The document also tells us that the production of the bronze mounts was entrusted to the goldsmith Jean Claude Duplessis.
Also in August 1750 he delivered for the exorbitant sum of 3000 pounds two vases to the Marquis du Voyer: Two large celadon porcelain vases, mounted by Duplessis in gilded bronze with ground gold, 3.000 1
The price reached is partly due to the size of the vases but also to the cost of the frame which required the conception of a drawing and then a long tailor-made adaptation work.
Duvaux mentions for the date of April 6, 1753 having delivered to the Marquise de Pompadour: "Contoured circles made for six different pieces of celadon porcelain in copper gilded with ground gold & two small leaf caps".He mentions several times these "caps" which are the contours made for the upper part of the vase, which are rare and much more expensive than the simple terraces that we usually meet.

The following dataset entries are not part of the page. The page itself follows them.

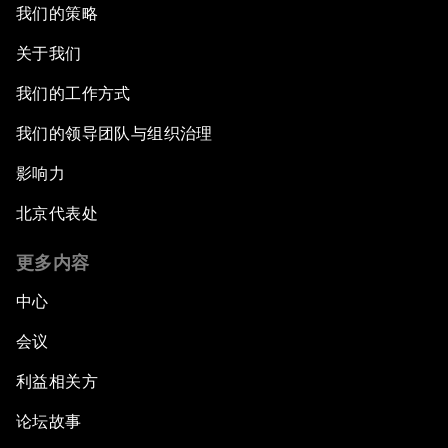
我们的策略
关于我们
我们的工作方式
我们的领导团队与组织治理
影响力
北京代表处
更多内容
中心
会议
利益相关方
论坛故事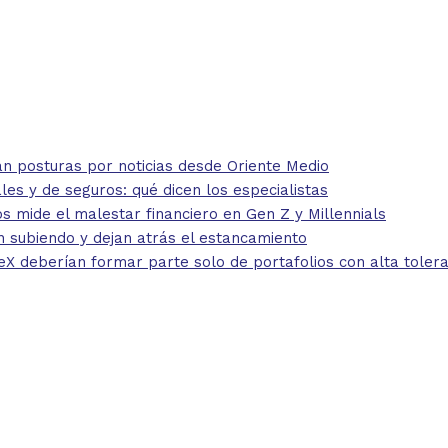
 posturas por noticias desde Oriente Medio
 y de seguros: qué dicen los especialistas
mide el malestar financiero en Gen Z y Millennials
 subiendo y dejan atrás el estancamiento
eberían formar parte solo de portafolios con alta toleran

The frame of our vase is "terrace and bonnet", it is emblematic of the purest rococo style designed by Duplessis in the 1750s, in addition to the very naturalistic design, the delicacy of the carving demonstrates the dexterity of our silversmith.
But it is through the addition of the two side rings that the Grandmaster makes his creative genius speak the most; this presence is not the result of chance, it is a nod to the jade "Gu" vases, the rings of which, indented in the mass of this fragile stone, were a real technical feat.
This knowledge and documentation work, even for distant and ancient civilizations, perfectly characterizes the scholarship of the Enlightenment.
Designed in China after archaic forms and mounted on bronze in Paris in the purest French Rococo style, our vase is at the crossroads of Europe and Asia.
It is one of the few mounted celadons that have come down to us and represents in our eyes the quintessence of the work of art during the reign of Louis XV.